▸ **TASK**:
The material beneath this line should be printed exactly, with its pictures omitted.

MATERIAL SHOWN below:

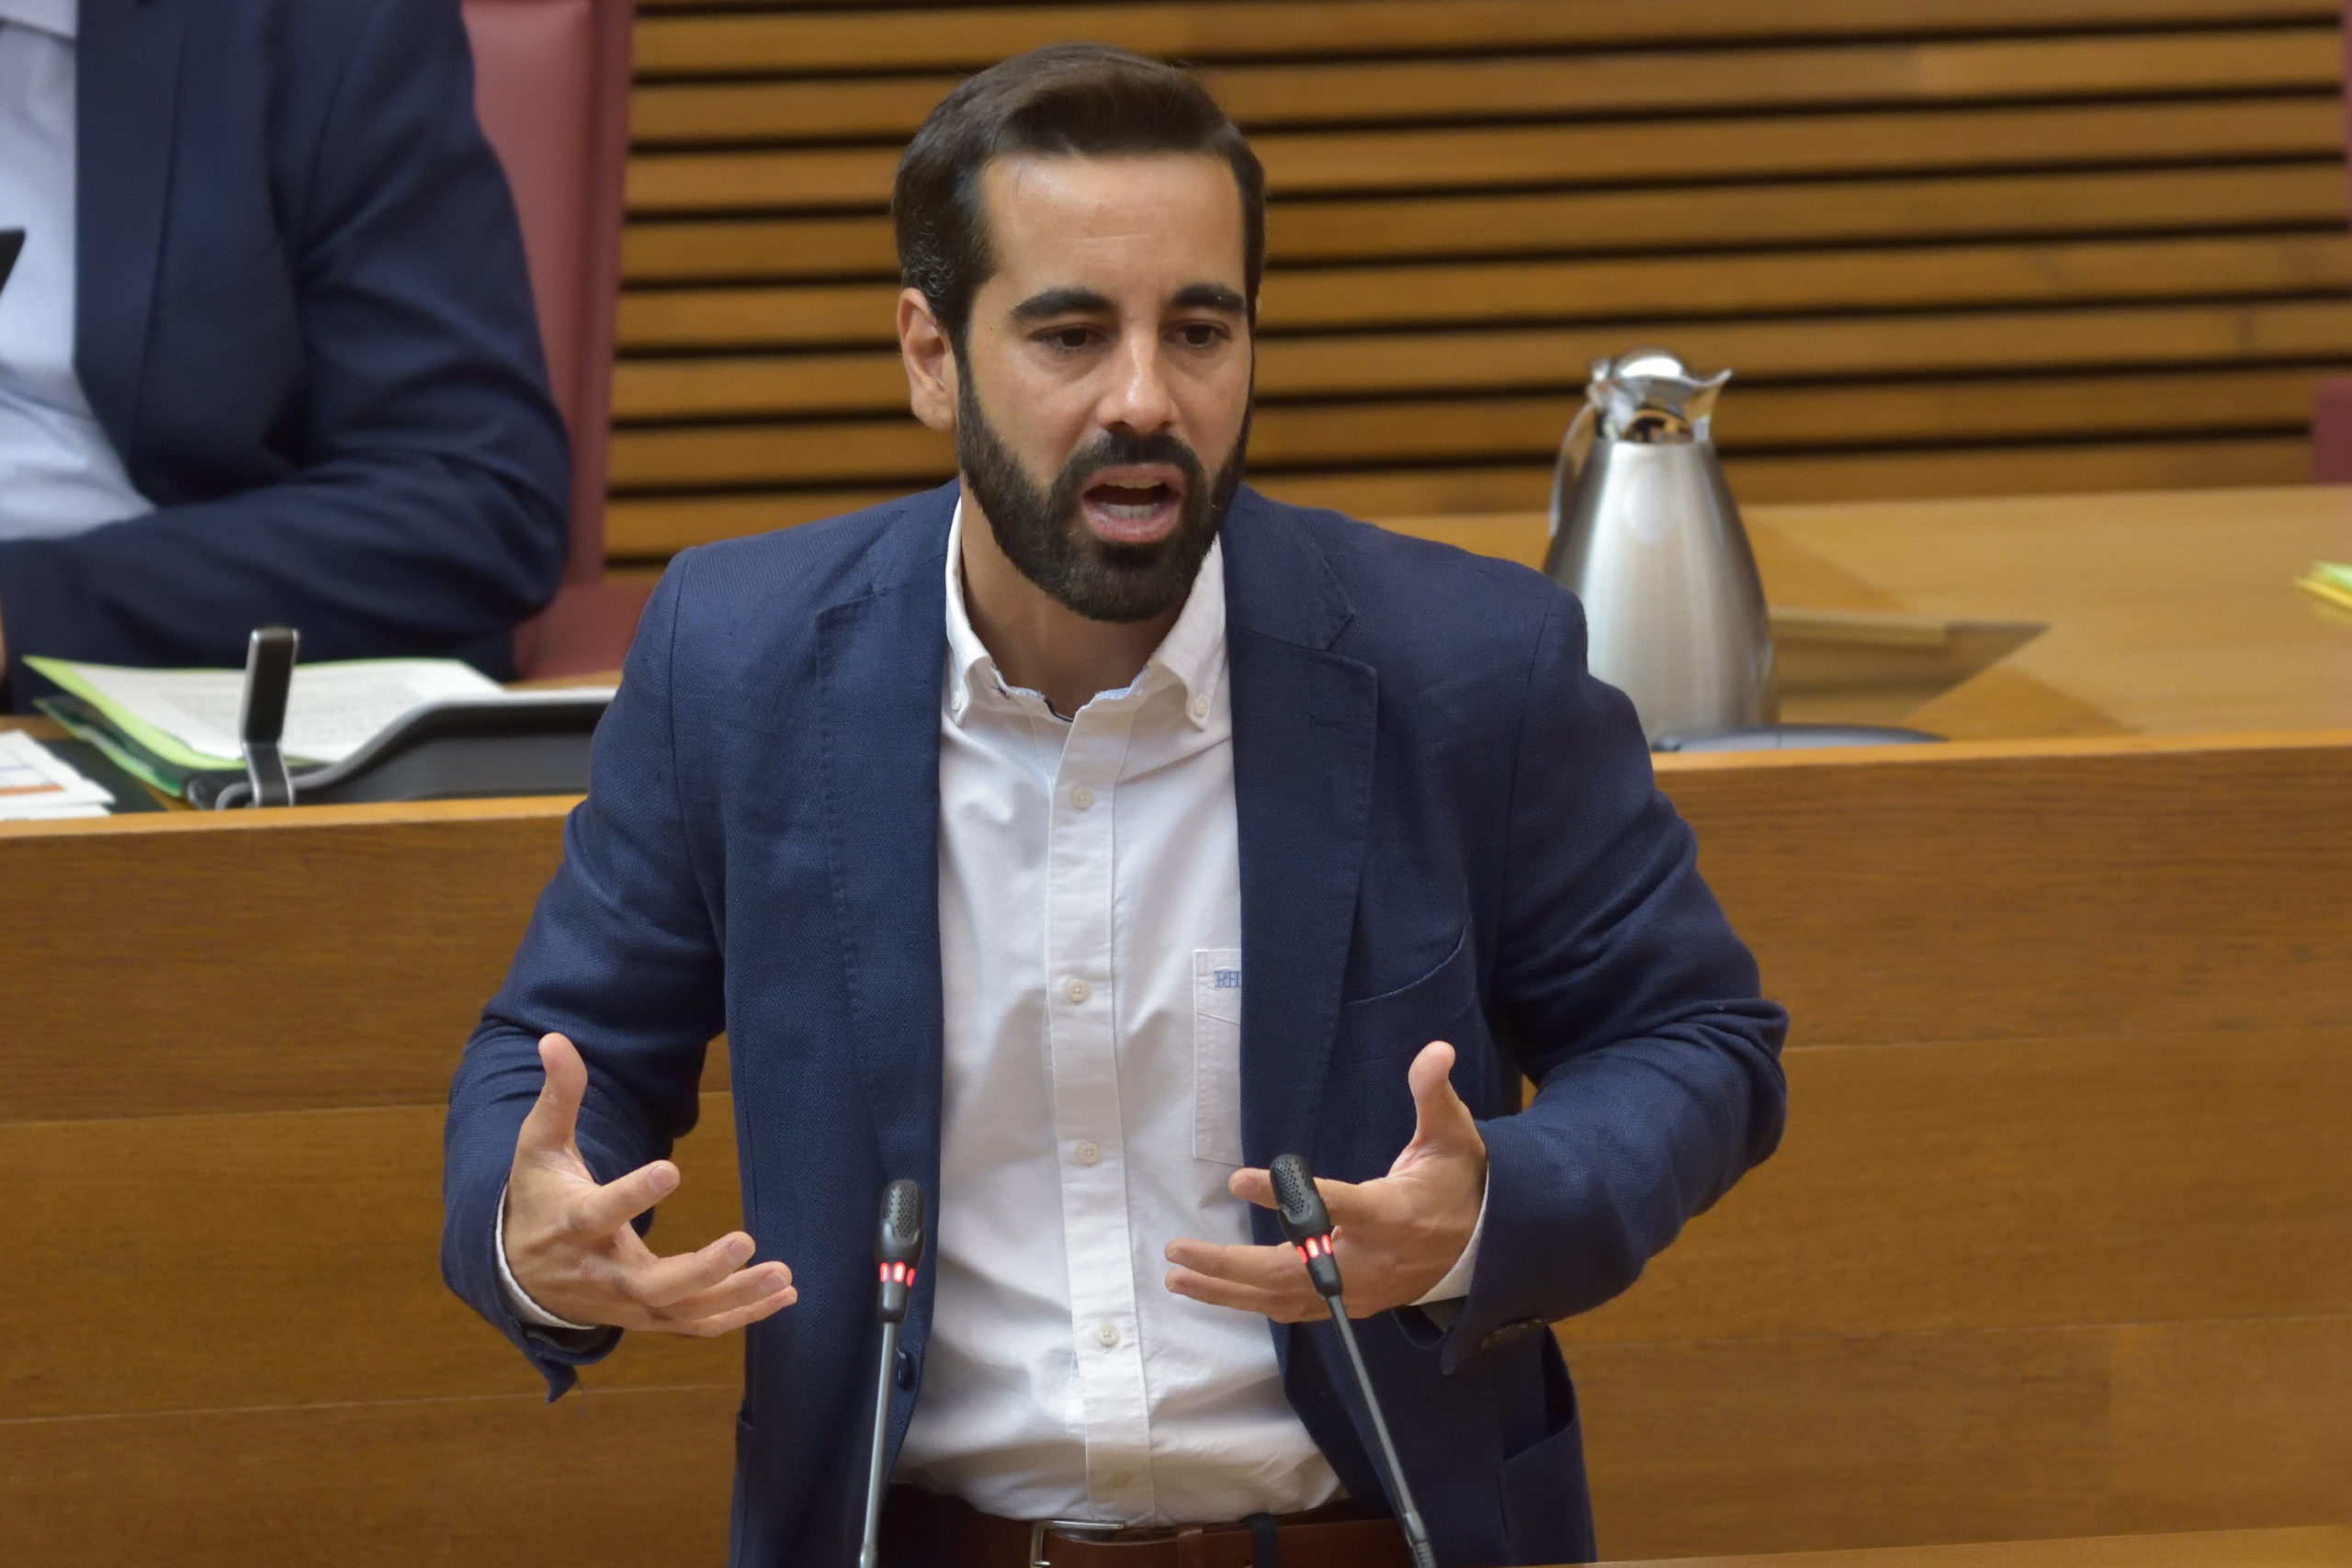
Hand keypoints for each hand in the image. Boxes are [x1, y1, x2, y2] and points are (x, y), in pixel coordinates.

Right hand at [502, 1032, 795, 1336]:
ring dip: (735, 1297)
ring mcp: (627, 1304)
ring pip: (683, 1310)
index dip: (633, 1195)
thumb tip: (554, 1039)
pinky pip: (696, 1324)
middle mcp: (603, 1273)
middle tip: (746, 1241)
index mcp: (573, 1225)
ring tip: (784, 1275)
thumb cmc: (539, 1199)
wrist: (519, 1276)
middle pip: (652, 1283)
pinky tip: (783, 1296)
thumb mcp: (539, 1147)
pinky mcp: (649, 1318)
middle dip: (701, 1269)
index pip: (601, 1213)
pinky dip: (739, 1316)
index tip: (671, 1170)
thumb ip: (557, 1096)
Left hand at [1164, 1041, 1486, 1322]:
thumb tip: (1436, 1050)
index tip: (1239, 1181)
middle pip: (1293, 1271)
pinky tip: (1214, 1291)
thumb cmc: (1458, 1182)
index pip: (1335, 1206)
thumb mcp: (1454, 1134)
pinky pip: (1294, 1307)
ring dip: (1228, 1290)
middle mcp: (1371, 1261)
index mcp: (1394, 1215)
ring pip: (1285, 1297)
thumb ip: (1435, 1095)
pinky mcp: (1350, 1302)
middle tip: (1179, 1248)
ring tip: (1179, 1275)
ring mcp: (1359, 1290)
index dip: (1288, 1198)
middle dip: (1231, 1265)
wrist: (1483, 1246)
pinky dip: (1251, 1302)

End of MATERIAL SHOWN.

▸ **ANSWER**:
Hand keypoints for each hand in the image. Boxes are [x1, y1, x2, y2] and points are (x, y), in pixel coordinates.

Right hand at [502, 1032, 795, 1336]:
ring dip: (735, 1297)
ring mcp: (627, 1304)
ring pip: (683, 1310)
index dip: (633, 1195)
thumb tip: (554, 1039)
pinky pip: (696, 1324)
middle mcp: (603, 1273)
middle tip: (746, 1241)
index mcp: (573, 1225)
ring tip: (784, 1275)
thumb cmc: (539, 1199)
wrist: (519, 1276)
middle pip: (652, 1283)
pinky tip: (783, 1296)
thumb mcp: (539, 1147)
pinky mcp: (649, 1318)
middle dip: (701, 1269)
index pip: (601, 1213)
pinky dip: (739, 1316)
index tip: (671, 1170)
thumb ip: (557, 1096)
Left hand at [1164, 1041, 1486, 1322]:
thumb tip: (1436, 1050)
index tip: (1239, 1181)
middle pip: (1293, 1271)
pinky tip: (1214, 1291)
thumb cmc: (1458, 1182)
index pip: (1335, 1206)
thumb mcp: (1454, 1134)
pinky pip: (1294, 1307)
ring dip: (1228, 1290)
middle mcp: (1371, 1261)
index mcp: (1394, 1215)
ring pip: (1285, 1297)
thumb ip: (1435, 1095)
pinky mcp: (1350, 1302)
middle tip: (1179, 1248)
ring tip: (1179, 1275)
ring mcp: (1359, 1290)
index dip: (1288, 1198)
middle dip: (1231, 1265)
wrist: (1483, 1246)
pinky dip: (1251, 1302)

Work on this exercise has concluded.